(ASSIGNED TASK) Word for word, retype the lines from the one containing "tales como prismáticos" to the last line of the data below, both ends included.

(RECORDS TO USE)
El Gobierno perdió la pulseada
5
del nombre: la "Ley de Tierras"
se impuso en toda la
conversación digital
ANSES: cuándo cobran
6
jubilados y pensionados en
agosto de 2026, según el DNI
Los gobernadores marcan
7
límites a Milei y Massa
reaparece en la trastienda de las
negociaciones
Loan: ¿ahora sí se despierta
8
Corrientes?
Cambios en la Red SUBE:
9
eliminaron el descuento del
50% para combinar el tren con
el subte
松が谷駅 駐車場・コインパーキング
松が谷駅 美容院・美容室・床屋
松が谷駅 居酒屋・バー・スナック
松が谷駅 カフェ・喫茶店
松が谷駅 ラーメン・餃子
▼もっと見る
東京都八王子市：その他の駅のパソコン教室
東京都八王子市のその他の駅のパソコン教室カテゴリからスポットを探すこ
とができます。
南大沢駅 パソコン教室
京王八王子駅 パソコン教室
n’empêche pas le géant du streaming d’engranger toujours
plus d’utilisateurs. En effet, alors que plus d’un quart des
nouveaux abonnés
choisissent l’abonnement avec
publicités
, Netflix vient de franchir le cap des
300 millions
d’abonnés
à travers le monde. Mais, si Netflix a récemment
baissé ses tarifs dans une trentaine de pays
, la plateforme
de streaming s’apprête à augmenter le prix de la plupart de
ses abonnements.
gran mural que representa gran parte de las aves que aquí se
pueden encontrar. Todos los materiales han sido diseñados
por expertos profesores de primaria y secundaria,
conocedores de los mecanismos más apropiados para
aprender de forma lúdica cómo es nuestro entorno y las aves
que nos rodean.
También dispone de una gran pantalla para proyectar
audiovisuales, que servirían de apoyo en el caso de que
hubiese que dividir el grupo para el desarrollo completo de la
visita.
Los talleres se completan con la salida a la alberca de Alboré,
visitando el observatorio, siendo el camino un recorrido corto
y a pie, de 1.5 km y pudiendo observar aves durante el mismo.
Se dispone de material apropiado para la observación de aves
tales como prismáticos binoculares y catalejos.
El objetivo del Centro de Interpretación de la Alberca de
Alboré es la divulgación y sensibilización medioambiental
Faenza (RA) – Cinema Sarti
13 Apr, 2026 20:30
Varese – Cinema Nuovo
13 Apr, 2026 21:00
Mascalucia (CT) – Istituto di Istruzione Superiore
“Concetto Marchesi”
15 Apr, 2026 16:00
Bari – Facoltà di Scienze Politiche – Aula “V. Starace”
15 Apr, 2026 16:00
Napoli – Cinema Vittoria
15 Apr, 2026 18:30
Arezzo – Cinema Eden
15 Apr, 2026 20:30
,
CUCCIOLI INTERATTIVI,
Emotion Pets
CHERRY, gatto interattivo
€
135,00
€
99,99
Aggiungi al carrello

(ANSWER)
tales como prismáticos binoculares y catalejos.
El objetivo del Centro de Interpretación de la Alberca de
Alboré es la divulgación y sensibilización medioambiental
Faenza (RA) – Cinema Sarti
13 Apr, 2026 20:30
Varese – Cinema Nuovo
13 Apr, 2026 21:00
Mascalucia (CT) – Istituto di Istruzione Superiore
“Concetto Marchesi”
15 Apr, 2026 16:00
Bari – Facoltà di Scienze Politiche – Aula “V. Starace”
15 Apr, 2026 16:00
Napoli – Cinema Vittoria
15 Apr, 2026 18:30
Arezzo – Cinema Eden
15 Apr, 2026 20:30
,
CUCCIOLI INTERATTIVI,
Emotion Pets
CHERRY, gatto interattivo
€
135,00
€
99,99
Aggiungi al carrello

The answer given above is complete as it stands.